Southeast Asia – with economies collectively worth more than $US3.8 trillion ($A5.9 trillion) – had raced to offer concessions and secure deals with the United States, the top export market for much of the region.
Malaysia’s trade ministry said its rate, down from a threatened 25 per cent, was a positive outcome without compromising on what it called “red line” items.

Thailand’s finance minister said the reduction from 36 per cent to 19 per cent would help his country’s struggling economy face global challenges ahead.
“It helps maintain Thailand’s competitiveness on the global stage, boosts investor confidence and opens the door to economic growth, increased income and new opportunities,” Pichai Chunhavajira said on Friday.
The extent of progress on bilateral trade deals with the United States was not immediately clear, with Washington so far reaching broad “framework agreements” with Indonesia and Vietnam, with scope to negotiate further.
Thailand was about a third of the way there, Pichai said.
The United States on Friday slashed the tariff rate for Cambodia to 19 per cent from earlier levies of 36 per cent and 49 per cent, a major boost for its crucial garments sector.

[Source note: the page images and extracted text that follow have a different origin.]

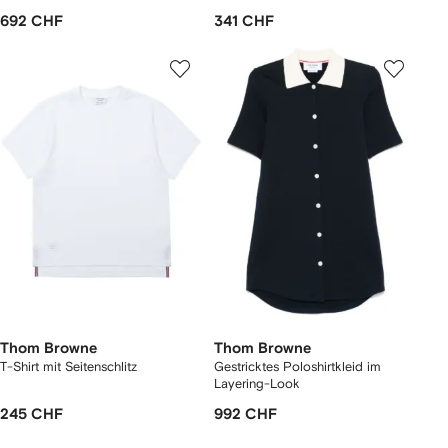
692 CHF
341 CHF
Thom Browne
Thom Browne
T-Shirt mit Seitenschlitz
Gestricktes Poloshirtkleid im
Layering-Look
245 CHF
992 CHF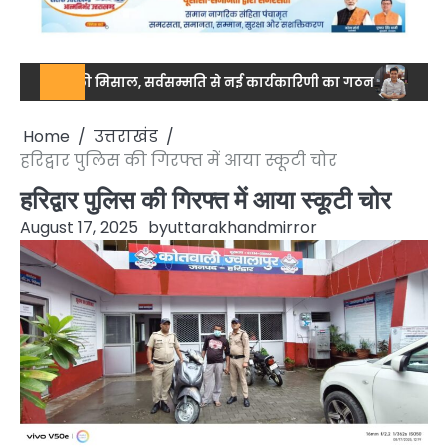
जुटता की मिसाल, सर्वसम्मति से नई कार्यकारिणी का गठन
नेशनल स्तर पर 
Home
उत्तराखंड
हरिद्वार पुलिस की गिरफ्त में आया स्कूटी चोर
हरिद्वार पुलिस की गिरफ्त में आया स्कूटी चोर
August 17, 2025
by
uttarakhandmirror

“If the US maintained 49 per cent or 36 per cent, that industry would collapse in my opinion,” Cambodia’s Deputy Prime Minister and top trade negotiator Sun Chanthol said.
In Thailand and Malaysia, business groups cheered a tariff rate that could signal a maintenance of the status quo between rival markets, among them beneficiaries of so-called “China plus one” trade.
Much remains to be worked out by the Trump administration, including non-tariff barriers, rules of origin and what constitutes trans-shipment for the purposes of evading duties, a measure targeting goods originating from China with no or limited value added, where a 40 per cent tariff would apply.
Vietnam has one of the world’s largest trade surpluses with the United States, worth more than $US120 billion in 2024, and has been often singled out as a hub for the illegal rerouting of Chinese goods to America.
It reached an agreement in July that slashed a levy from a threatened 46 per cent to 20 per cent, but concerns remain among some businesses that its heavy reliance on raw materials and components imported from China could lead to a wider application of the 40 per cent rate.